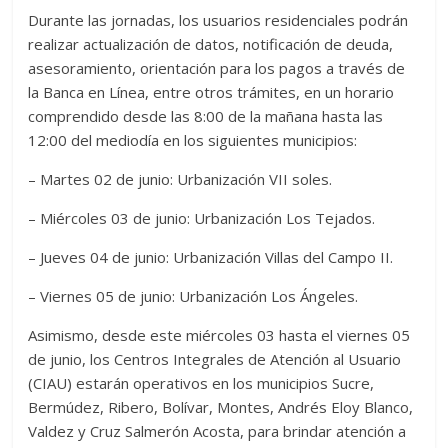
Durante las jornadas, los usuarios residenciales podrán
realizar actualización de datos, notificación de deuda,
asesoramiento, orientación para los pagos a través de
la Banca en Línea, entre otros trámites, en un horario
comprendido desde las 8:00 de la mañana hasta las
12:00 del mediodía en los siguientes municipios:
– Martes 02 de junio: Urbanización VII soles.
– Miércoles 03 de junio: Urbanización Los Tejados.
– Jueves 04 de junio: Urbanización Villas del Campo II.
– Viernes 05 de junio: Urbanización Los Ángeles.
Asimismo, desde este miércoles 03 hasta el viernes 05
de junio, los Centros Integrales de Atención al Usuario
(CIAU) estarán operativos en los municipios Sucre,
Bermúdez, Ribero, Bolívar, Montes, Andrés Eloy Blanco,
Valdez y Cruz Salmerón Acosta, para brindar atención a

※ ※ ※

Copy the material word for word from its beginning through the line that contains "la Banca en", including that line. Leave the pictures out of your answer.

Problem solution =>
Durante las jornadas, los usuarios residenciales podrán
realizar actualización de datos, notificación de deuda,
asesoramiento, orientación para los pagos a través de
la Banca en Línea, entre otros trámites, en un horario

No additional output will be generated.